▶ **Exercise instructions**
Give the data again exactly, without images.

▶ **Recorded data**
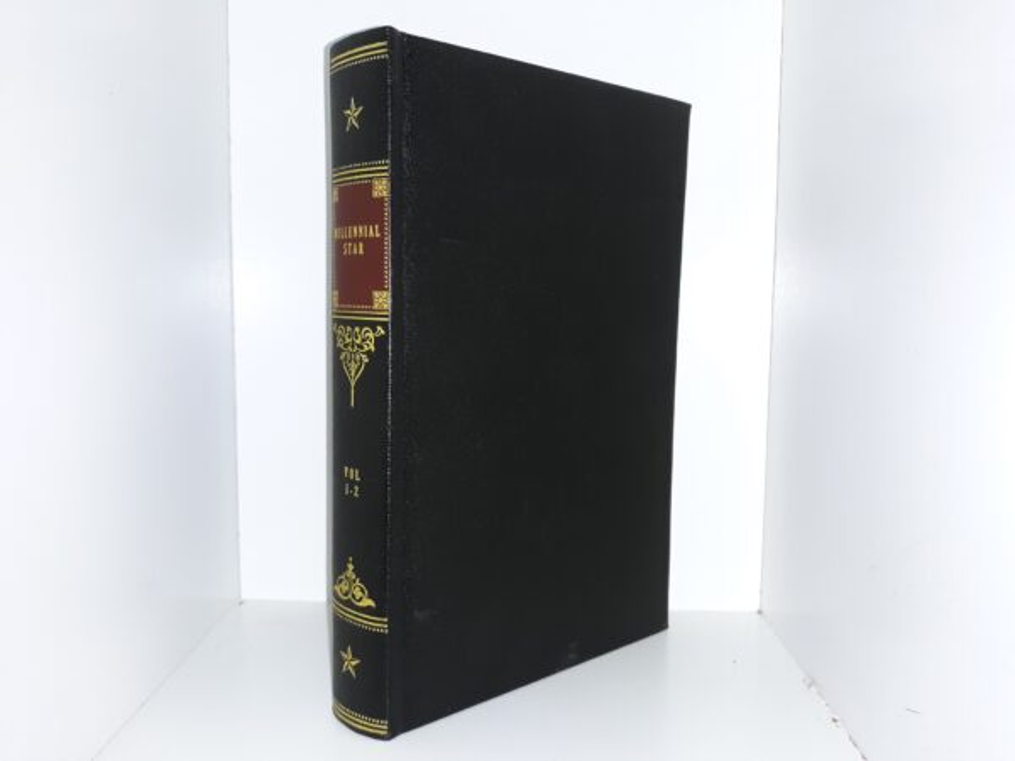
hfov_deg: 63.4
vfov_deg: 49.7
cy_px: 380
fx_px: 821
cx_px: 508
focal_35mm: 28
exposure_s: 1/120
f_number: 1.7
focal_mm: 3.7
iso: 80
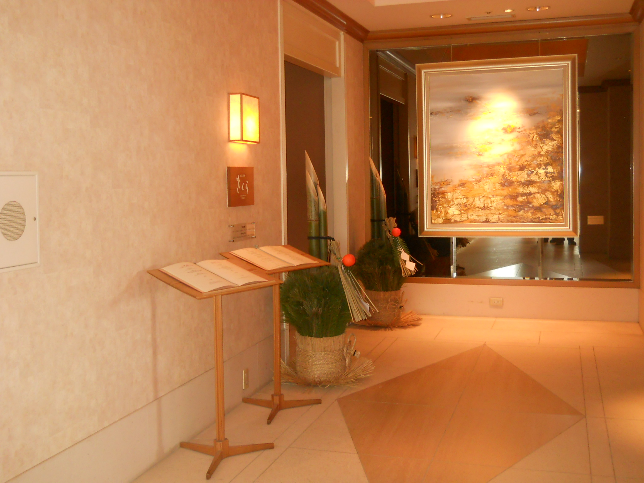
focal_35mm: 41
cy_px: 242
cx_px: 322
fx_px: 763
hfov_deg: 45.8
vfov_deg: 35.1
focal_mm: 6.72
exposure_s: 1/30
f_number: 3.1
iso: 250
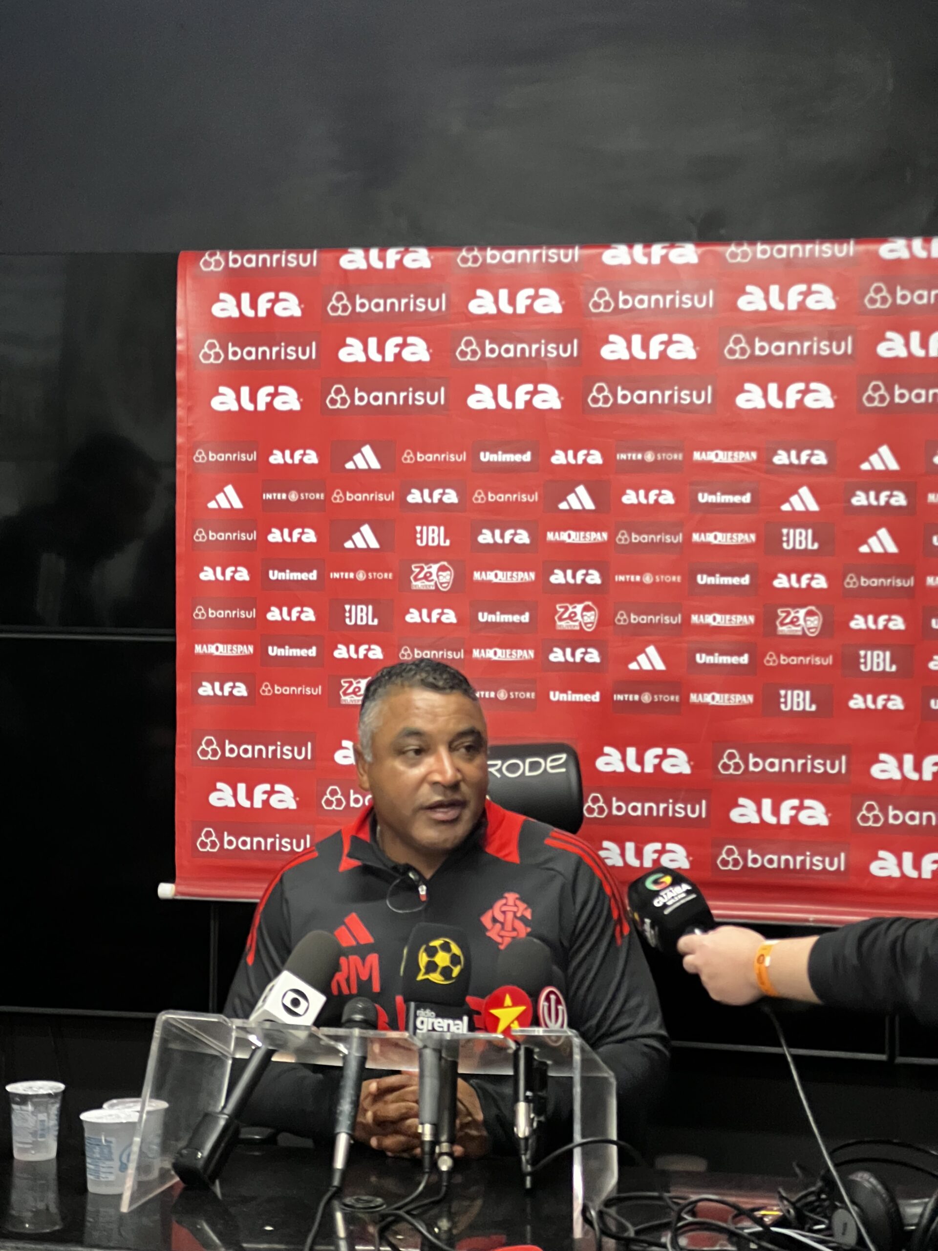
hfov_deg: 19.1
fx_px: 2782
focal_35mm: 77
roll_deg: -1.7
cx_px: 469
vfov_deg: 25.3
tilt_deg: +0.0
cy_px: 626
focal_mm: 9
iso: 800
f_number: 2.8
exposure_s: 1/60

▶ **Exercise result**
hfov_deg: 63.4
vfov_deg: 49.7
cy_px: 380
fx_px: 821
cx_px: 508
focal_35mm: 28
exposure_s: 1/120
f_number: 1.7
focal_mm: 3.7
iso: 80
focal_35mm: 41
cy_px: 242
cx_px: 322
fx_px: 763
hfov_deg: 45.8
vfov_deg: 35.1
focal_mm: 6.72
exposure_s: 1/30
f_number: 3.1
iso: 250
hfov_deg: 19.1
fx_px: 2782
focal_35mm: 77
roll_deg: -1.7
cx_px: 469
vfov_deg: 25.3
tilt_deg: +0.0
cy_px: 626
focal_mm: 9
iso: 800
f_number: 2.8
exposure_s: 1/60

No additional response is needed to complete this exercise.